Top tips and FAQ’s about this chocolate cake recipe:
Where do I find gluten-free flour?
Gluten-free cooking has become more and more popular over time as more people become aware of the benefits of going gluten-free. Therefore, you tend to be able to find these gluten-free flour blends in most supermarkets. If you are struggling to find gluten-free flour in your local store, then amazon and other online retailers will stock them and be able to deliver them to your door.
What ingredients are normally in gluten-free flour blends?
Gluten-free flour blends obviously do not contain any grains that contain gluten, but not all blends will have exactly the same ingredients. However, the most common ingredients in gluten-free plain flour are rice flour, maize flour and corn starch. Many gluten-free flours will also have xanthan gum already added.
Do I really need the xanthan gum if it isn’t already in my chocolate cake mixture?
Yes. Having Xanthan gum will give your cake a similar structure and texture that gluten would in normal baking. It will also help to keep your cake moister as gluten-free baking can run the risk of being drier than traditional baking.
Why do I have to leave the batter to rest?
Gluten-free baking can be known for being difficult to keep moist. By letting the mix stand for a while, you will give the gluten-free flour a chance to absorb oil, leaving the gluten-free chocolate cake more moist.
Can I make this gluten-free chocolate cake dairy and egg-free (basically vegan)?
Yes, this is possible.
To make this gluten-free chocolate cake dairy-free, you can simply replace the milk or cream with any dairy-free alternatives such as coconut milk, almond milk or soya milk. They should all work just fine. You can also use vegan butter for dairy-free chocolate buttercream frosting.
It’s also possible to make this gluten-free chocolate cake egg-free by using an egg substitute. You could either use a gelatin egg, or if you wanted it to be vegan, you could use a flax egg. They can be tricky to work with but work well once you have gotten the hang of using them.
Are baking powder and baking soda gluten-free?
While some baking powders and baking sodas use fillers, they don’t tend to contain gluten. However, unless it states they are gluten-free, they can be processed in factories that contain gluten.

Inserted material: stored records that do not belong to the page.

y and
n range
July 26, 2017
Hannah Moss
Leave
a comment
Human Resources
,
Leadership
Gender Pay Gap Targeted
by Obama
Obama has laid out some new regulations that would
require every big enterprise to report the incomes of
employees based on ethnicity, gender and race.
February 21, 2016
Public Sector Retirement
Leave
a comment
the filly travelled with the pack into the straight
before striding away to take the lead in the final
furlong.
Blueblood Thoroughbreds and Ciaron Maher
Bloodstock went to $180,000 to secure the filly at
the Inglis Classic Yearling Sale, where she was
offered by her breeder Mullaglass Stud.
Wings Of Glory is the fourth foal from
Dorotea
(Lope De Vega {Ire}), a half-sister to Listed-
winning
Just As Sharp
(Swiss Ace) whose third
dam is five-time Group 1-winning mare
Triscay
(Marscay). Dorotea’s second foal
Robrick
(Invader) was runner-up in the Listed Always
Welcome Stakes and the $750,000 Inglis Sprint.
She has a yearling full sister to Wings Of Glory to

So if you want to be sure that this will be a 100 per cent gluten-free chocolate cake, then I would recommend using only baking powder and soda that states it is gluten-free.

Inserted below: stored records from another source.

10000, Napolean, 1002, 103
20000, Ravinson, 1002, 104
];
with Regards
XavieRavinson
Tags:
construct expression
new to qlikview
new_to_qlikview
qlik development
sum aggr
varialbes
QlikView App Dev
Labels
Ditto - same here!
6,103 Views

Why does this chocolate cake recipe use oil instead of butter, and can I use butter if I wanted to?
You can use butter if you prefer, but you may find this will affect how moist this gluten-free chocolate cake turns out. The gluten-free plain flour tends to absorb the oil much better than butter, helping this gluten-free chocolate cake keep its moisture while it’s cooking.
How long will my cake last once bake?
As this cake is iced, you should be able to keep this cake in the fridge for up to 5 days, and it will still keep its moisture. If you are planning on baking this cake sometime ahead of its use or you want to save some of it, you can freeze this chocolate cake for up to one month.

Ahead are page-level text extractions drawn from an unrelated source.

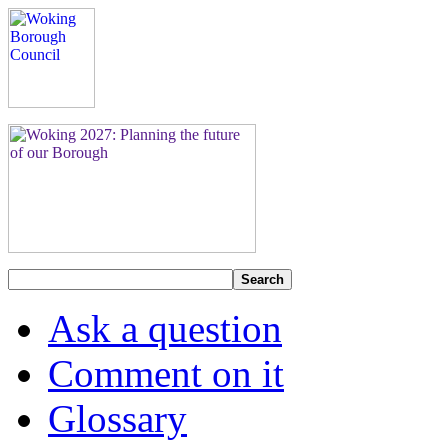
Search
Ask a question
Comment on it
Glossary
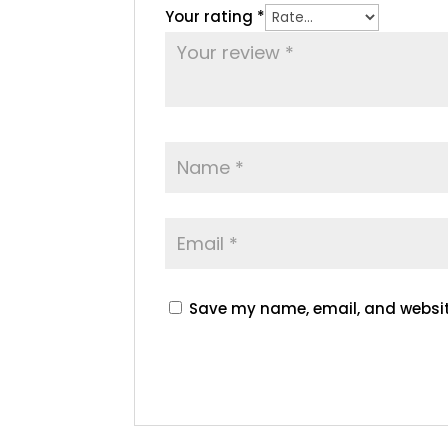
Your rating
*
Save my name, email, and website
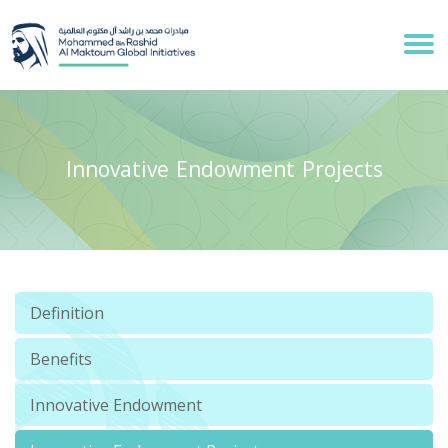
Innovative Endowment Projects
Definition
Benefits
Innovative Endowment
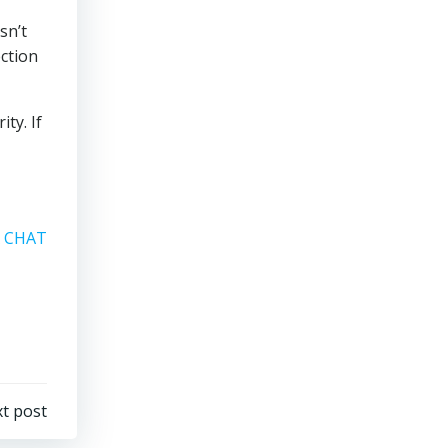
sn’t
ection
ty. If
A CHAT
t post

My cake is cracking on top. Why is this, and how do I stop it?
You may find your cake cracking on top while it cooks if your oven is too hot. There is variability between all ovens, and so if your cake is cracking on top, you may need to adjust your oven temperature just a tad. If your oven is just a little too hot, then the cake will rise too quickly, causing the cracking. You should also make sure that you place the cake in the centre of your oven. This will give your gluten-free cake the most consistent and even bake.
This has been a great gluten-free recipe to share and one that you can hopefully use again and again. We all know chocolate cake never gets old, and this gluten-free chocolate cake is one nearly everyone can tuck in and enjoy.